Speaking of which, this is probably the only media streamer we’ve seen where it’d be wrong not to dedicate at least a paragraph to the supplied remote. The solid build and intuitive layout oozes quality and notably it also acts as an all-in-one for up to four devices. A dedicated PDF manual will help configure the extra three slots for typical home cinema components and, along with all the controls you’d need, there are four additional hotkeys that can be programmed for custom tasks. As a means of comparison, we’d equate this to the same standard as the remote supplied by Sky for its ‘+’ and ‘HD’ boxes, which is a considerable accolade for a device of this type.
Rounding the main features off nicely is access to online content which is predominantly focused towards YouTube. Here you can run a custom text-search or view the top-rated, featured or most viewed videos as well as signing into an account to access favourites. Video selections can be queued, aspect ratio can be adjusted to full screen and, as we’ve grown to expect by this point, playback is exceptional.

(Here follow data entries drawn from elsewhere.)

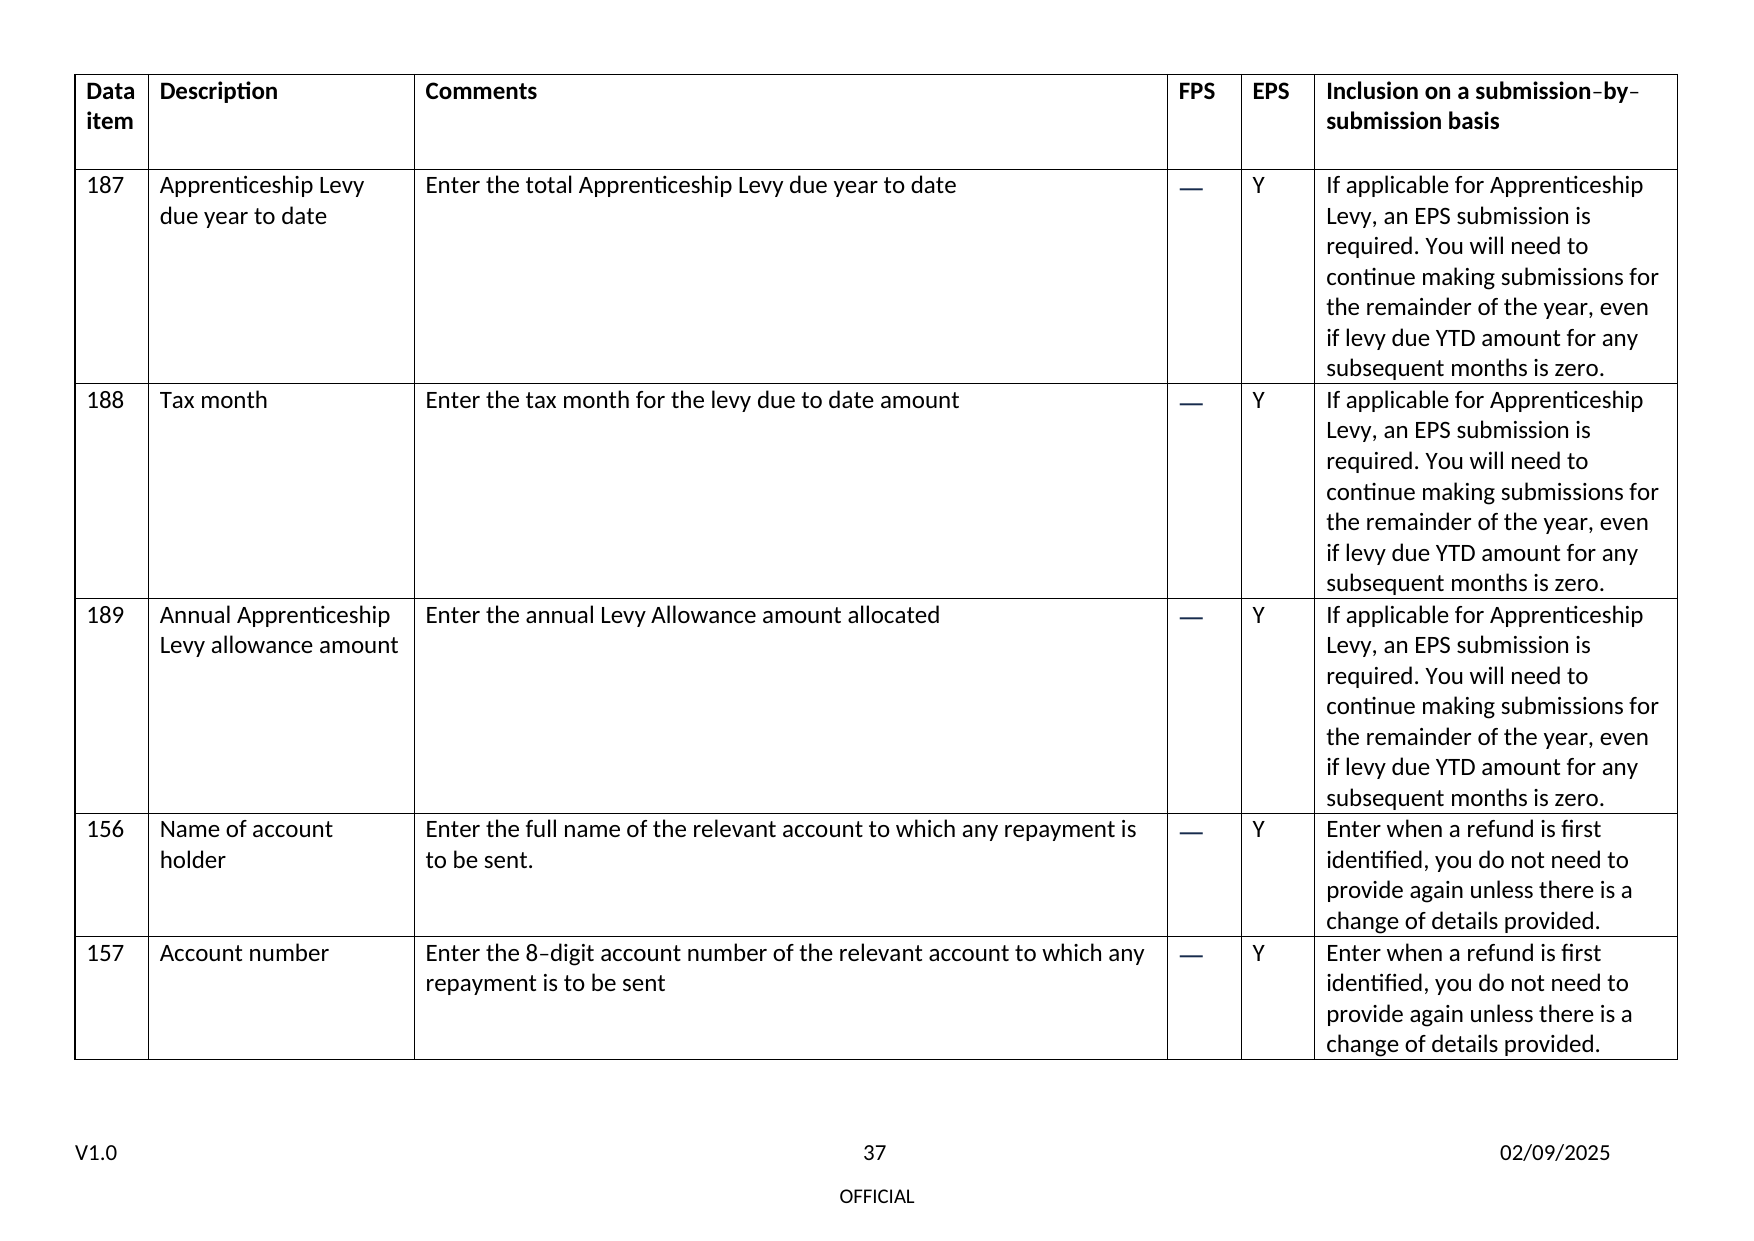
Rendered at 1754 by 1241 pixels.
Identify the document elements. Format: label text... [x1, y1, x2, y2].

table_cell Enter the full name of the relevant account to which any repayment is to be sent. [415, 814, 1167, 936]
table_cell Y [1242, 937, 1314, 1059]
table_cell If applicable for Apprenticeship Levy, an EPS submission is required. You will need to continue making submissions for the remainder of the year, even if levy due YTD amount for any subsequent months is zero. [1315, 170, 1677, 383]
table_cell 157 [76, 937, 148, 1059]
table_header Inclusion on a submission–by–submission basis [1315, 75, 1677, 168]
table_cell Y [1242, 599, 1314, 812]
table_cell — [1168, 599, 1241, 812]
table_cell — [1168, 384, 1241, 598]
table_cell Annual Apprenticeship Levy allowance amount [149, 599, 414, 812]
table_cell Y [1242, 384, 1314, 598]
table_cell — [1168, 937, 1241, 1059]
table_cell — [1168, 170, 1241, 383]
table_cell 189 [76, 599, 148, 812]
table_cell Enter the annual Levy Allowance amount allocated [415, 599, 1167, 812]
table_header Comments [415, 75, 1167, 168]
table_header Description [149, 75, 414, 168]
table_cell — [1168, 814, 1241, 936]
table_cell Enter the 8–digit account number of the relevant account to which any repayment is to be sent [415, 937, 1167, 1059]
table_cell If applicable for Apprenticeship Levy, an EPS submission is required. You will need to continue making submissions for the remainder of the year, even if levy due YTD amount for any subsequent months is zero. [1315, 599, 1677, 812]
table_cell Name of account holder [149, 814, 414, 936]
table_cell 156 [76, 814, 148, 936]
table_cell Enter the tax month for the levy due to date amount [415, 384, 1167, 598]
table_cell Enter the total Apprenticeship Levy due year to date [415, 170, 1167, 383]
table_cell If applicable for Apprenticeship Levy, an EPS submission is required. You will need to continue making submissions for the remainder of the year, even if levy due YTD amount for any subsequent months is zero. [1315, 384, 1677, 598]
table_header EPS [1242, 75, 1314, 168]
table_cell Y [1242, 814, 1314, 936]
table_cell 188 [76, 384, 148, 598]
table_cell Y [1242, 170, 1314, 383]
table_header Data item [76, 75, 148, 168]
table_cell Account number [149, 937, 414, 1059]
table_cell Tax month [149, 384, 414, 598]
table_cell Enter when a refund is first identified, you do not need to provide again unless there is a change of details provided. [1315, 814, 1677, 936]
table_cell Enter when a refund is first identified, you do not need to provide again unless there is a change of details provided. [1315, 937, 1677, 1059]
table_cell 187 [76, 170, 148, 383]
table_header FPS [1168, 75, 1241, 168]
table_cell Apprenticeship Levy due year to date [149, 170, 414, 383]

Obviously the quality is tied to the video itself but the EVA9150 can play back HD versions where available and, though a slightly longer wait is necessary, it still handles this with aplomb. We were particularly impressed by the fact that you can browse back and forth through a video mid-playback (at least at SD resolutions) with no more than a few seconds wait for rebuffering, which is to date almost unheard of with this sort of setup.
In addition to YouTube and the aforementioned Internet Radio, a range of other channels are available and configurable including RSS feeds, Flickr, local weather and news, though these do vary quite wildly in terms of accessibility and performance.
It should be fairly obvious by now that there’s quite a lot to talk about with the Entertainer Elite, and we’ve really only covered the main features and most useful subtleties of the device. Other advantages include direct PC access, which allows you to view and control your desktop via your TV to run software or check emails, though in practice this is only responsive enough on a wired connection and even then isn’t too practical.
There’s also multi-room support to share resources between multiple Elites in the same home, parental controls and customisable skins, along with a massive range of supervisor and advanced settings for fine-tuning even further.
We’d love to round this off by saying that NetGear has found a way to provide a product as impressive as this at a reasonable price, but unfortunately at a little under £350, with built-in 500GB hard drive, it’s up there with the most expensive on the market. In this light it’s really only a choice for serious users with large collections, though if the price falls in a few months’ time it could open up the market.